Outras ficavam bravas e até castigavam seus filhos com medo de que outras pessoas presenciassem e viessem a discriminá-las.

Porém esta é uma fase muito saudável, muito rica e importante para a criança, pois é uma estratégia de organização de pensamento. Na verdade ela está “conversando” consigo mesma, porém como temos sempre que dar uma justificativa às ações explicamos que ela conversa com um amigo imaginário.

Está certo que muitas crianças batizam este amigo imaginário dando mais veracidade, mas o que ocorre é que a criança está aprendendo a lidar com diferentes sentimentos como raiva, medo, alegria, insatisfação e é justamente através deste diálogo que ela consegue compreendê-los. É como se ela, através deste personagem, desse vida a um destes sentimentos e conseguisse compreendê-lo melhor.

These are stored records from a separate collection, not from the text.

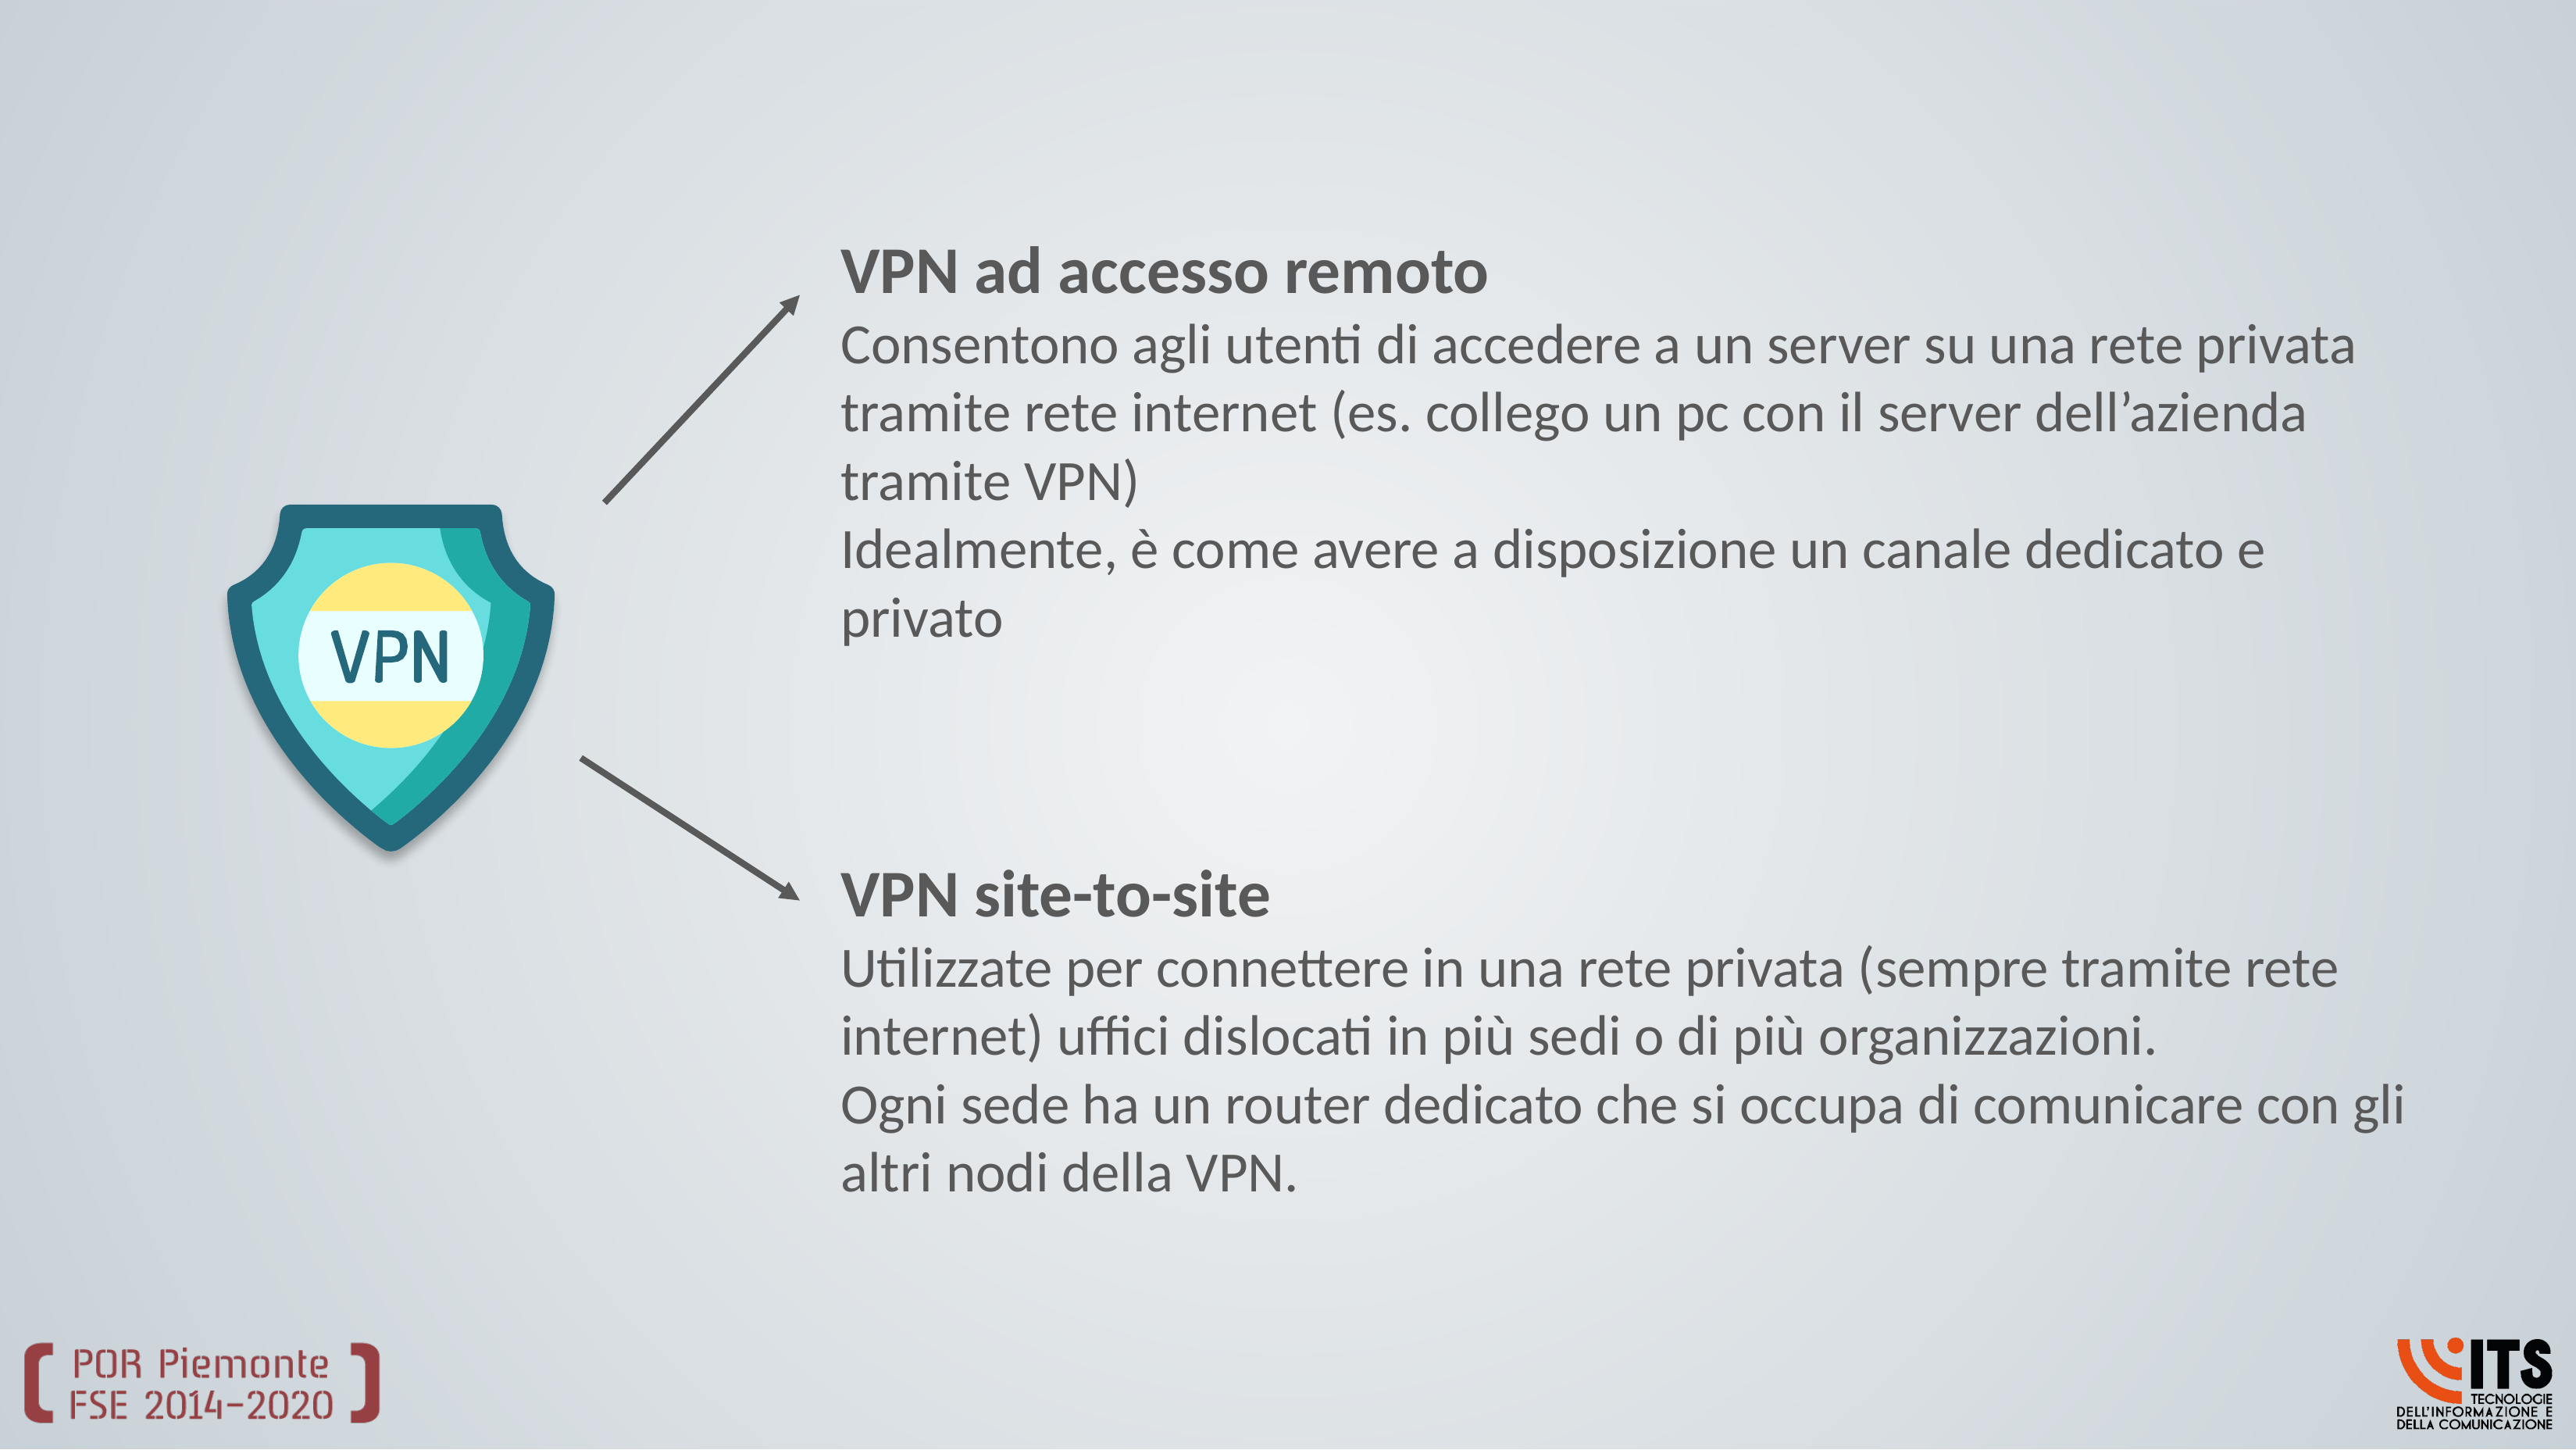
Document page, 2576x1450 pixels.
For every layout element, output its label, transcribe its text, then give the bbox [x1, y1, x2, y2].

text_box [604, 295, 801, 503]
text_box VPN ad accesso remoto Consentono agli utenti di accedere a un server su una rete privata tramite rete internet (es. collego un pc con il server dell’azienda tramite VPN) Idealmente, è come avere a disposizione un canale dedicato e privato [829, 220, 2440, 655]
picture [0, 0, 2576, 1449]
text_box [580, 757, 801, 901]
text_box VPN site-to-site Utilizzate per connettere in una rete privata (sempre tramite rete internet) uffici dislocati in più sedi o di più organizzazioni. Ogni sede ha un router dedicato che si occupa di comunicare con gli altri nodi della VPN. [829, 844, 2440, 1209]
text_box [216, 502, 566, 872]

Este comportamento também é muito importante para o desenvolvimento da criatividade no faz-de-conta onde ela pode ser a mãe imitando sua mãe, como pode ser a professora se ela estiver na escola como também pode ser a Barbie, a Poly ou quem mais ela quiser ser. Enquanto está representando estes personagens ela pode exercer ações como mandar, brigar, ensinar com total liberdade coisa que não acontece na vida real.

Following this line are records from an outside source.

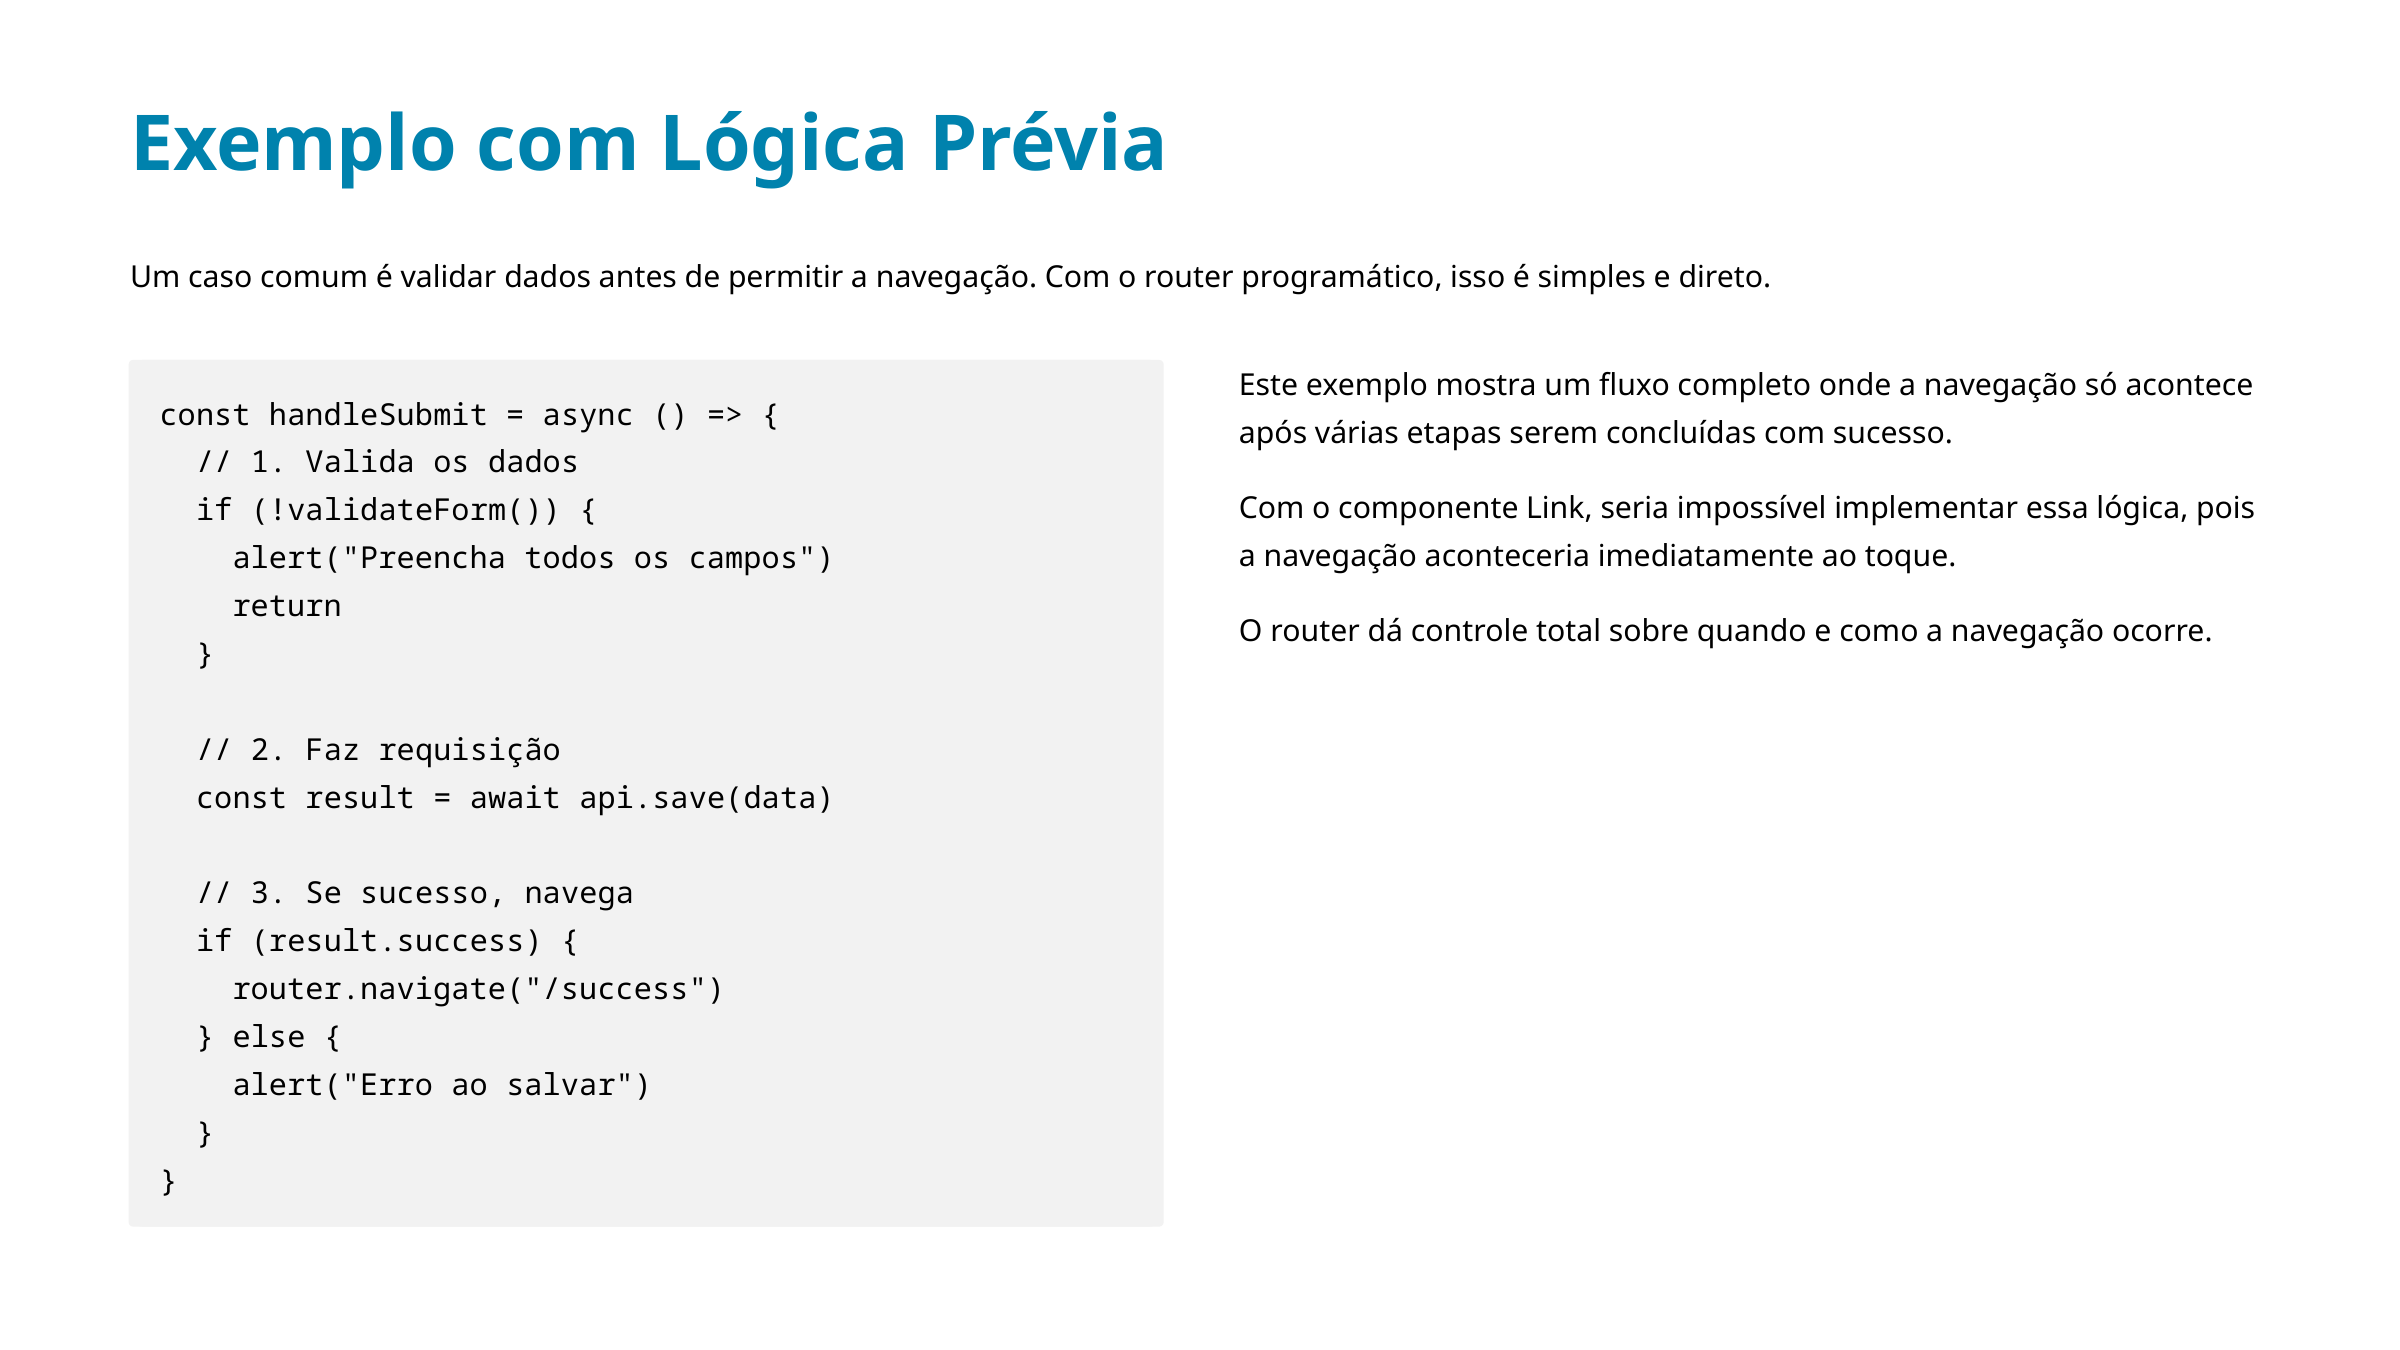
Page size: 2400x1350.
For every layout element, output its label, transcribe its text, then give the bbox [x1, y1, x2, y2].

text_box Com o componente Link, seria impossível implementar essa lógica, pois a navegação aconteceria imediatamente ao toque. [1238, 476, 2271, 573]
text_box Um caso comum é validar dados antes de permitir a navegação. Com o router programático, isso é simples e direto. [130, 245, 2270, 294]
text_box Exemplo com Lógica Prévia [130, 90, 1141, 187]
text_box [128, 359, 1164, 1227]
text_box O router dá controle total sobre quando e como a navegação ocorre. [1238, 599, 2271, 648]
text_box const handleSubmit = async () => { // 1. Valida os dados if (!validateForm()) { alert("Preencha todos os campos") return } // 2. Faz requisição const result = await api.save(data) // 3. Se sucesso, navega if (result.success) { router.navigate("/success") } else { alert("Erro ao salvar") } } [159, 383, 1133, 1204]
text_box Este exemplo mostra um fluxo completo onde a navegação só acontece após várias etapas serem concluídas com sucesso. [1238, 353, 2271, 450]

Nós, adultos, também nos pegamos falando sozinhos. Na verdade estamos refletindo em voz alta e já não usamos o “amigo imaginário” como justificativa. Quando refletimos somente em pensamento “voamos” algumas vezes para outros assuntos que nada tem a ver com o pensamento inicial. Já quando refletimos em voz alta estes pensamentos seguem uma linha de raciocínio que nos firma, como uma âncora, no foco não deixando que nos distanciemos com tanta facilidade.

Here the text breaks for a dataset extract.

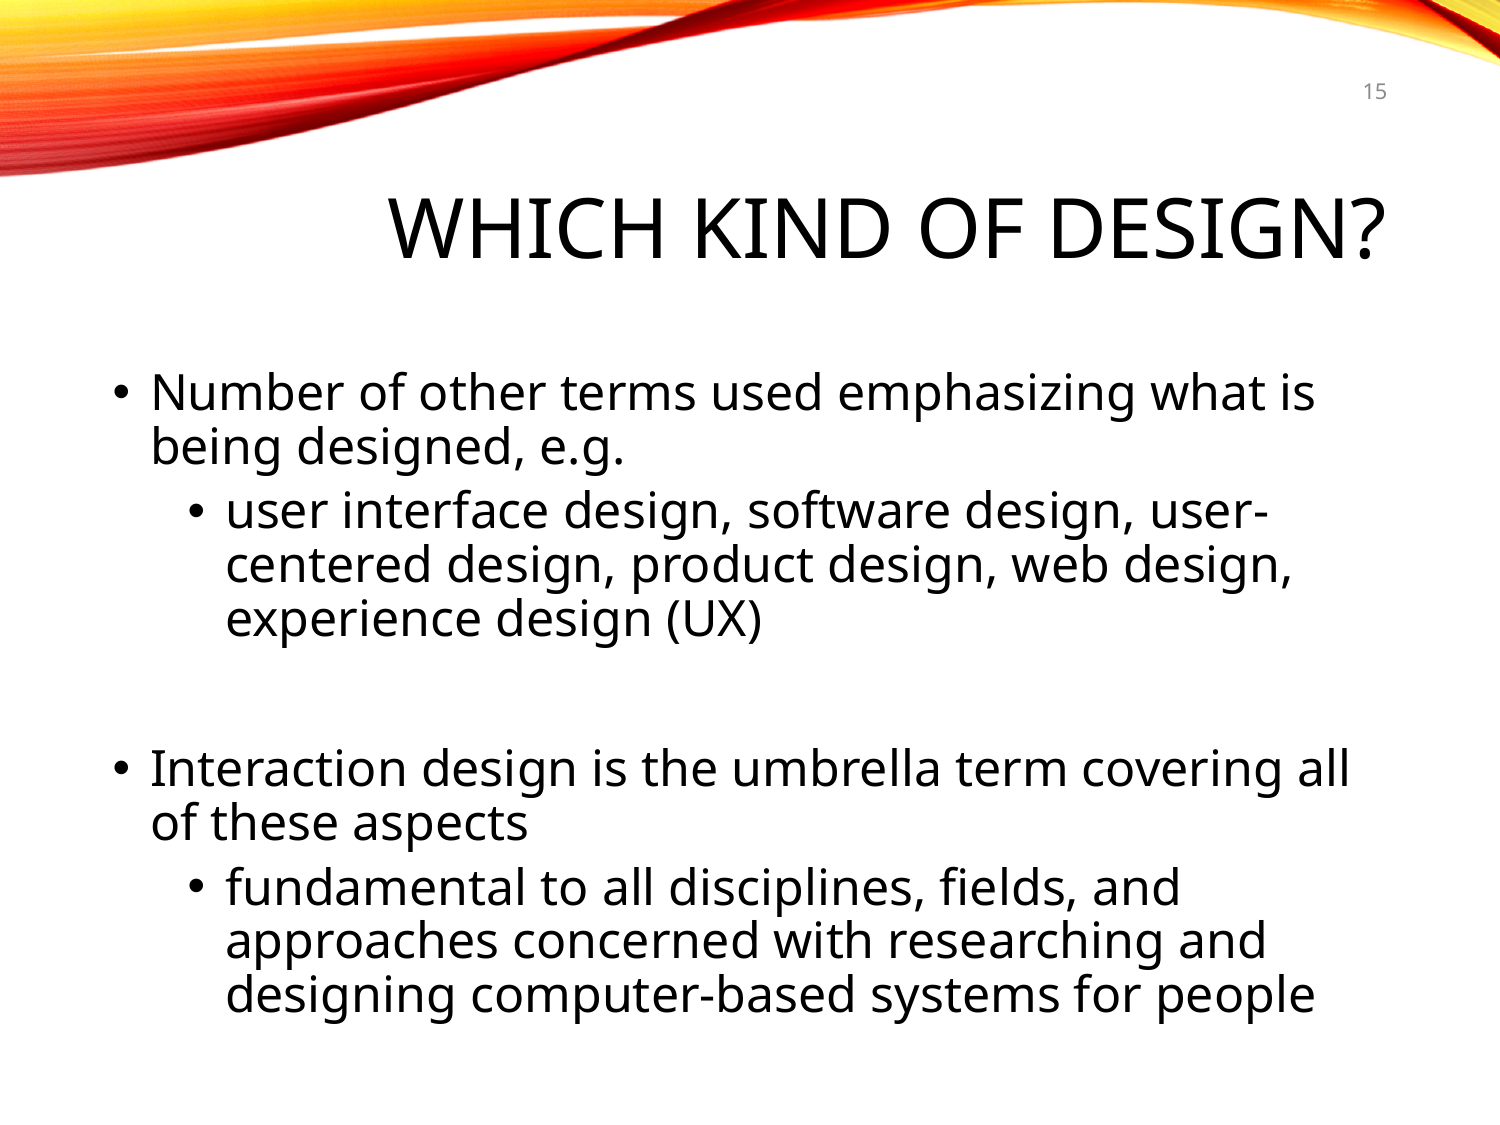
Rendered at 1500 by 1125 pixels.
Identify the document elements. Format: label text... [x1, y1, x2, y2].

Nas situações em que a criança com mais idade da indicada acima é repreendida pelos pais em razão de ter feito alguma “arte” e vai para seu quarto chorando, normalmente ela vai “reclamando” em voz alta. Esta é uma forma de reflexão sobre o episódio acontecido. Ela ao falar em voz alta esta refletindo sobre a ação dela e a “contra-ação” dos pais e é desta forma que ela consegue analisar e ter uma visão ampla interiorizando o ocorrido.

Então vocês podem me perguntar como devem agir diante desta situação. Eu respondo que normalmente, sem criticar e nem incentivar instigando para que seu filho convide o amigo imaginário para almoçar ou qualquer outro tipo de reforço.

Este é um momento do seu filho(a) e você deve respeitar sem interferir.

Os pais só devem se preocupar quando a criança valoriza demais a existência deste amigo deixando de lado os amigos reais ou quando justifica todas as suas ações como sendo “ordens dadas pelo amigo”.”